We found that most cases with rifampicin resistant strains were also MDR, which differs from what has been described in other countries of the region such as Somalia8 and Egypt1 where rifampicin resistance was significantly higher than MDR-TB. The almost complete overlap between rifampicin resistance and MDR-TB in Djibouti could be explained by the extensive use of fixed dose combination of rifampicin and isoniazid in the treatment of TB in the country15. Among MDR-TB cases, the high frequency (>60%) of mutations associated with pyrazinamide resistance in the pncA gene is similar to findings observed recently in other settings16,17. These data highlight the importance of determining the pyrazinamide susceptibility profile in patients affected by MDR-TB to avoid the use of an ineffective agent in a second-line regimen. In contrast, the very high prevalence of resistance to second-line injectable agents in patients with MDR-TB is an unexpected result, given the controlled use of these medicines by the national TB Control Programme and their unavailability on the market. Conversely, resistance to fluoroquinolones was not detected in patients with rifampicin-resistant TB nor in those with rifampicin-susceptible TB. This finding is rather unexpected as well, given that resistance to fluoroquinolones has been documented repeatedly and regularly in the country (e.g. 7 XDR-TB cases were reported in Djibouti in 2015). Importantly, WGS-based typing analysis showed that all except one of the TB isolates resistant to second-line injectables and to capreomycin belonged to two distinct clusters suggesting that resistance to this class of drugs is due to transmission rather than acquisition during treatment. Similarly, the MDR-TB strains were more frequently clustered (64% belonged to clusters) as opposed to the rifampicin-susceptible ones (18% belonged to clusters).
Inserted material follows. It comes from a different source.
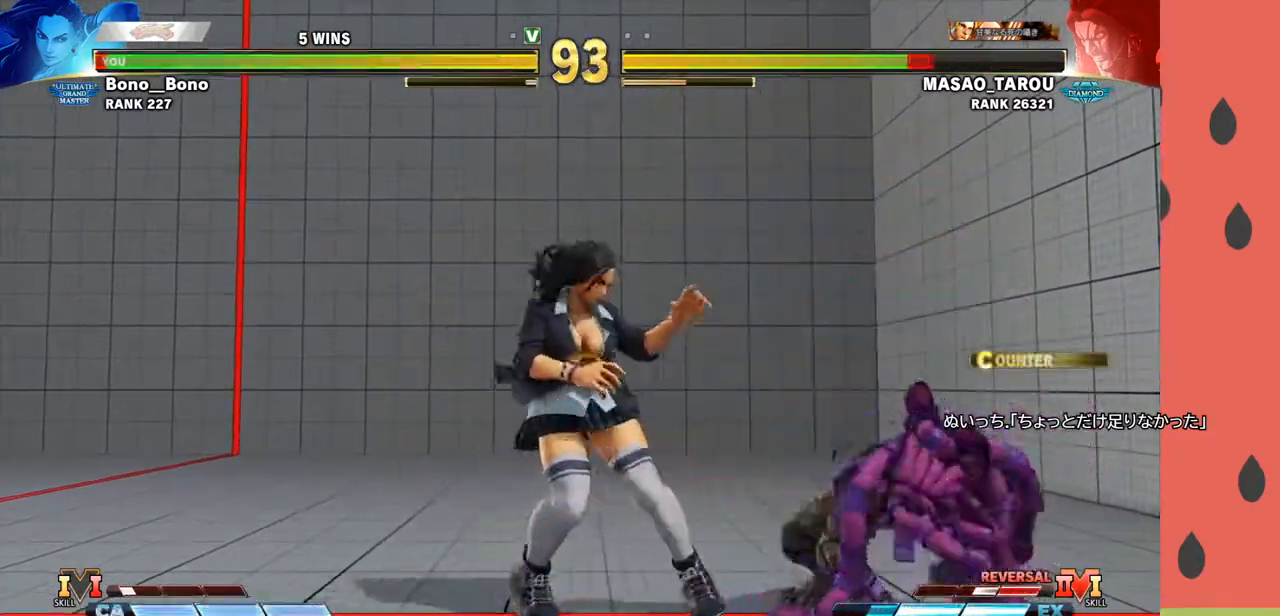
{"buttons": [], "left_stick": "down-left", "events": [[483, "left_stick", "down-left"]]}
Altogether, these findings represent additional evidence that most of the burden of drug-resistant TB is now the result of transmission rather than acquisition of resistance18, with up to 95.9% of MDR-TB in new TB cases and 61.3% in previously treated cases being due to transmission19.

Transmission of resistance appears to be involved also in the association of MDR-TB with older age (≥55 years) (OR 3.7). Notably, 6 isolates representing 60% of MDR-TB patients aged ≥55 years were new TB cases and, among those, 83% were found to be clustered into 5 different groups based on whole genome sequencing analysis (Fig. 1). These results thus suggest that transmission, rather than reactivation of previously treated disease, is the driving factor.

In addition, the risk factor analysis showed a strong positive association between MDR-TB and diabetes (OR 9.9). While a growing amount of data from observational studies suggest an association between diabetes mellitus and TB treatment failure, relapse and re-infection20,21, its role as risk factor for development or acquisition of MDR-TB remains controversial22,23. The altered metabolism of rifampicin in TB patients with diabetes mellitus24 may partly explain our finding. Further investigations would be required to better characterize these MDR-TB patients in terms of treatment modality, glycemic control and kidney function. Finally, we found a strong association between MDR-TB and previous history of TB treatment (OR 11.6), which is a common finding in such surveys8,25.

In this survey, a broad array of molecular based diagnostic tools was combined to obtain a comprehensive picture of the drug resistant profiles and to describe the phylogeny of the MTB strains circulating in the country. The XpertMTB/RIF assay, used to identify M. tuberculosis and to detect rifampicin resistance-associated mutations, is now becoming an integral part of the diagnostic algorithm in TB drug resistance surveys26,27 as it drastically reduces the workload at reference laboratories and costs for testing. Moreover, this nationwide survey was the first to use targeted next generation sequencing on DNA extracted directly from sputum specimens. This allowed the detection of mutations associated with resistance to other first line and second line anti-TB drugs in addition to rifampicin without the need of obtaining pure MTB isolates. This is an important advance for this type of surveys that historically have been relying on culture and phenotypic susceptibility testing. The use of sequencing reduces logistic problems related to sample storage and transportation which very often affect the quality of clinical specimens and result into losses of specimens2. It is important to note that the drug resistance survey conducted in Somalia7 only used first line probe assay thus limiting the detection of resistance to rifampicin and isoniazid. Our results show that the use of a diagnostic tool that allows to provide a more complete drug susceptibility profile would be important to assess whether the worryingly high prevalence of resistance to pyrazinamide and to injectable agents among MDR-TB cases in Djibouti extends to neighboring countries as well.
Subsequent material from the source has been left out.